### [What the task requires]
Pull the source text out of each of the records below and reproduce every line of it unchanged.

[Source text of formatted documents]
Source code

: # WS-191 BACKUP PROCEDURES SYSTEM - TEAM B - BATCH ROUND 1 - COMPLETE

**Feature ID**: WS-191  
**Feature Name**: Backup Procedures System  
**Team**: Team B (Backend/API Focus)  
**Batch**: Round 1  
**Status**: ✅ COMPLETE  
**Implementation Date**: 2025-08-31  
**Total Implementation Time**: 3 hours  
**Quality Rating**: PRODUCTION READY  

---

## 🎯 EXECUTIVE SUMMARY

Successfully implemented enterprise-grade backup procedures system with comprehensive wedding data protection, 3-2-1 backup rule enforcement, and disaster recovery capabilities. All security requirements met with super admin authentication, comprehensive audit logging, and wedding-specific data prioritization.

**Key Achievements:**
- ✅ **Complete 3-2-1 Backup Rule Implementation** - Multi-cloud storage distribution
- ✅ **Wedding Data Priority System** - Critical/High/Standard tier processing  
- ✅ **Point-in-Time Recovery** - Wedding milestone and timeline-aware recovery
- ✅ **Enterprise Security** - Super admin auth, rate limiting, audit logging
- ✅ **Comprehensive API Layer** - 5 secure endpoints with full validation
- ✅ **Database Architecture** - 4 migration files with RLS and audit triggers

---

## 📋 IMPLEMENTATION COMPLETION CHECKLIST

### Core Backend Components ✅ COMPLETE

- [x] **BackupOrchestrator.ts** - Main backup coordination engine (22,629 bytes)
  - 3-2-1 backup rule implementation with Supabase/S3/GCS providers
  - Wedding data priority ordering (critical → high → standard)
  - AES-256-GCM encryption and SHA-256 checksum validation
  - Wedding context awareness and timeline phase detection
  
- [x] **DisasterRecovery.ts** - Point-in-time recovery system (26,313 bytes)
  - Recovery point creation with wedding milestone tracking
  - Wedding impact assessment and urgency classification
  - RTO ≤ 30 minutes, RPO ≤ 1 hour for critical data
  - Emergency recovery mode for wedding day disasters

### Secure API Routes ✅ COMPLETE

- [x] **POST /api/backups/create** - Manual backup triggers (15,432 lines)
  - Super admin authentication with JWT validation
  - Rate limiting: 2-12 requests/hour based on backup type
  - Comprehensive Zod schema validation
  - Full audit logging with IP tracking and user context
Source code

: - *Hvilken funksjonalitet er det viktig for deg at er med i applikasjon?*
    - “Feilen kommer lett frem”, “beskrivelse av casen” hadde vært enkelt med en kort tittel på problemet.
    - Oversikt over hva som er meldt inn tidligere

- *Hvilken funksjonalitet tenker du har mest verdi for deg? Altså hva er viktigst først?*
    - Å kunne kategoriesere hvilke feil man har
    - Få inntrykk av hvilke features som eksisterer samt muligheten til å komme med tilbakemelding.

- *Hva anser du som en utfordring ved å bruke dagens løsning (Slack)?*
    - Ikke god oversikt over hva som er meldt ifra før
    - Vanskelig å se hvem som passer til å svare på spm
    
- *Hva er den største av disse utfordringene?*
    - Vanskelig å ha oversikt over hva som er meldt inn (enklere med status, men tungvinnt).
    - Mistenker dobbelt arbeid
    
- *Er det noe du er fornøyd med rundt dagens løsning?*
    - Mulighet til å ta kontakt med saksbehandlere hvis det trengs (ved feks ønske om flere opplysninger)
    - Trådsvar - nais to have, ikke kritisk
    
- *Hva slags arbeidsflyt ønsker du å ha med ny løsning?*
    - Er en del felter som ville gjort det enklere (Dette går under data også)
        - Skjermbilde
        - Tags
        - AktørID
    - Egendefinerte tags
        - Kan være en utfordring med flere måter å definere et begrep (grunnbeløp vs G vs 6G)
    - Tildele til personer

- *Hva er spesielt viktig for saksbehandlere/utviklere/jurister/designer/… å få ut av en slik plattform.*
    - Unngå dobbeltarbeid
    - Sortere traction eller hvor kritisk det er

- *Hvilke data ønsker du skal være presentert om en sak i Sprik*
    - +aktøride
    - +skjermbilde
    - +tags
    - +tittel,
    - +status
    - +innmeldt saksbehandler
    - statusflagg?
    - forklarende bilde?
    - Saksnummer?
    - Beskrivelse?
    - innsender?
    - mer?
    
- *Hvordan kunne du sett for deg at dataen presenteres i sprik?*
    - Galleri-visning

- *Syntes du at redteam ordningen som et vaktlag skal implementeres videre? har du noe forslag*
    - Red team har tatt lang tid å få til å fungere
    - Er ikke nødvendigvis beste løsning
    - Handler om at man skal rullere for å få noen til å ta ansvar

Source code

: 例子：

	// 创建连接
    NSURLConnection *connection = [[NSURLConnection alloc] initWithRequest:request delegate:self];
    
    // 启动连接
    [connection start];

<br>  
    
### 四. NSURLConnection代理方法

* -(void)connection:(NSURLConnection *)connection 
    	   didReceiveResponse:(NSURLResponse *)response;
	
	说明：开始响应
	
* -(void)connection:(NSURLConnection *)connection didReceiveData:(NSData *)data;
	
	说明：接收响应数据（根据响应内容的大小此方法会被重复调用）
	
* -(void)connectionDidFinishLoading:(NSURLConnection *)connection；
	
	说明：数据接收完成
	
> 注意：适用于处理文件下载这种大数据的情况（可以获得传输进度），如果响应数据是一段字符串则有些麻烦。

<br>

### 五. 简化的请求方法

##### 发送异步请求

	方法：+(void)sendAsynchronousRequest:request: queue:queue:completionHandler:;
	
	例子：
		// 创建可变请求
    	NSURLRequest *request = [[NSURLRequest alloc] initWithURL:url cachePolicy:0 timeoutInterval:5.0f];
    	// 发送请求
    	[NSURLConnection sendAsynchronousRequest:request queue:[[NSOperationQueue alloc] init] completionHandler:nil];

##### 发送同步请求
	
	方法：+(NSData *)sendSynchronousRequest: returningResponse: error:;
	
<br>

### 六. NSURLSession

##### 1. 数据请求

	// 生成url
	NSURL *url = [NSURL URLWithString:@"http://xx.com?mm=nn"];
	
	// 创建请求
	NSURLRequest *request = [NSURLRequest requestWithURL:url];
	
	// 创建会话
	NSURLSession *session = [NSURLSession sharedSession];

### [Exercise answer]
Source code

: # WS-191 BACKUP PROCEDURES SYSTEM - TEAM B - BATCH ROUND 1 - COMPLETE

**Feature ID**: WS-191  
**Feature Name**: Backup Procedures System  
**Team**: Team B (Backend/API Focus)  
**Batch**: Round 1  
**Status**: ✅ COMPLETE  
**Implementation Date**: 2025-08-31  
**Total Implementation Time**: 3 hours  
**Quality Rating**: PRODUCTION READY  

---

## 🎯 EXECUTIVE SUMMARY

Successfully implemented enterprise-grade backup procedures system with comprehensive wedding data protection, 3-2-1 backup rule enforcement, and disaster recovery capabilities. All security requirements met with super admin authentication, comprehensive audit logging, and wedding-specific data prioritization.

**Key Achievements:**
- ✅ **Complete 3-2-1 Backup Rule Implementation** - Multi-cloud storage distribution
- ✅ **Wedding Data Priority System** - Critical/High/Standard tier processing  
- ✅ **Point-in-Time Recovery** - Wedding milestone and timeline-aware recovery
- ✅ **Enterprise Security** - Super admin auth, rate limiting, audit logging
- ✅ **Comprehensive API Layer** - 5 secure endpoints with full validation
- ✅ **Database Architecture** - 4 migration files with RLS and audit triggers

---

## 📋 IMPLEMENTATION COMPLETION CHECKLIST

### Core Backend Components ✅ COMPLETE

- [x] **BackupOrchestrator.ts** - Main backup coordination engine (22,629 bytes)
  - 3-2-1 backup rule implementation with Supabase/S3/GCS providers
  - Wedding data priority ordering (critical → high → standard)
  - AES-256-GCM encryption and SHA-256 checksum validation
  - Wedding context awareness and timeline phase detection
  
- [x] **DisasterRecovery.ts** - Point-in-time recovery system (26,313 bytes)
  - Recovery point creation with wedding milestone tracking
  - Wedding impact assessment and urgency classification
  - RTO ≤ 30 minutes, RPO ≤ 1 hour for critical data
  - Emergency recovery mode for wedding day disasters

### Secure API Routes ✅ COMPLETE

- [x] **POST /api/backups/create** - Manual backup triggers (15,432 lines)
  - Super admin authentication with JWT validation
  - Rate limiting: 2-12 requests/hour based on backup type
  - Comprehensive Zod schema validation
  - Full audit logging with IP tracking and user context
Source code

: - *Hvilken funksjonalitet er det viktig for deg at er med i applikasjon?*
    - “Feilen kommer lett frem”, “beskrivelse av casen” hadde vært enkelt med en kort tittel på problemet.
    - Oversikt over hva som er meldt inn tidligere

- *Hvilken funksjonalitet tenker du har mest verdi for deg? Altså hva er viktigst først?*
    - Å kunne kategoriesere hvilke feil man har
    - Få inntrykk av hvilke features som eksisterer samt muligheten til å komme med tilbakemelding.

- *Hva anser du som en utfordring ved å bruke dagens løsning (Slack)?*
    - Ikke god oversikt over hva som er meldt ifra før
    - Vanskelig å se hvem som passer til å svare på spm
    
- *Hva er den største av disse utfordringene?*
    - Vanskelig å ha oversikt over hva som er meldt inn (enklere med status, men tungvinnt).
    - Mistenker dobbelt arbeid
    
- *Er det noe du er fornøyd med rundt dagens løsning?*
    - Mulighet til å ta kontakt med saksbehandlere hvis det trengs (ved feks ønske om flere opplysninger)
    - Trådsvar - nais to have, ikke kritisk
    
- *Hva slags arbeidsflyt ønsker du å ha med ny løsning?*
    - Er en del felter som ville gjort det enklere (Dette går under data også)
        - Skjermbilde
        - Tags
        - AktørID
    - Egendefinerte tags
        - Kan være en utfordring med flere måter å definere et begrep (grunnbeløp vs G vs 6G)
    - Tildele til personer

- *Hva er spesielt viktig for saksbehandlere/utviklere/jurister/designer/… å få ut av en slik plattform.*
    - Unngå dobbeltarbeid
    - Sortere traction eller hvor kritisk det er

- *Hvilke data ønsker du skal være presentert om en sak i Sprik*
    - +aktøride
    - +skjermbilde
    - +tags
    - +tittel,
    - +status
    - +innmeldt saksbehandler
    - statusflagg?
    - forklarende bilde?
    - Saksnummer?
    - Beskrivelse?
    - innsender?
    - mer?
    
- *Hvordan kunne du sett for deg at dataen presenteres i sprik?*
    - Galleri-visning

- *Syntes du at redteam ordningen som et vaktlag skal implementeres videre? har du noe forslag*
    - Red team har tatt lang tid å få til å fungere
    - Er ikke nødvendigvis beste løsning
    - Handler om at man skal rullere for å få noen til å ta ansvar

Source code

: 例子：

	// 创建连接
    NSURLConnection *connection = [[NSURLConnection alloc] initWithRequest:request delegate:self];
    
    // 启动连接
    [connection start];

<br>  
    
### 四. NSURLConnection代理方法

* -(void)connection:(NSURLConnection *)connection 
    	   didReceiveResponse:(NSURLResponse *)response;
	
	说明：开始响应
	
* -(void)connection:(NSURLConnection *)connection didReceiveData:(NSData *)data;
	
	说明：接收响应数据（根据响应内容的大小此方法会被重复调用）
	
* -(void)connectionDidFinishLoading:(NSURLConnection *)connection；
	
	说明：数据接收完成
	
> 注意：适用于处理文件下载这种大数据的情况（可以获得传输进度），如果响应数据是一段字符串则有些麻烦。

<br>

### 五. 简化的请求方法

##### 发送异步请求

	方法：+(void)sendAsynchronousRequest:request: queue:queue:completionHandler:;
	
	例子：
		// 创建可变请求
    	NSURLRequest *request = [[NSURLRequest alloc] initWithURL:url cachePolicy:0 timeoutInterval:5.0f];
    	// 发送请求
    	[NSURLConnection sendAsynchronousRequest:request queue:[[NSOperationQueue alloc] init] completionHandler:nil];

##### 发送同步请求
	
	方法：+(NSData *)sendSynchronousRequest: returningResponse: error:;
	
<br>

### 六. NSURLSession

##### 1. 数据请求

	// 生成url
	NSURL *url = [NSURL URLWithString:@"http://xx.com?mm=nn"];
	
	// 创建请求
	NSURLRequest *request = [NSURLRequest requestWithURL:url];
	
	// 创建会话
	NSURLSession *session = [NSURLSession sharedSession];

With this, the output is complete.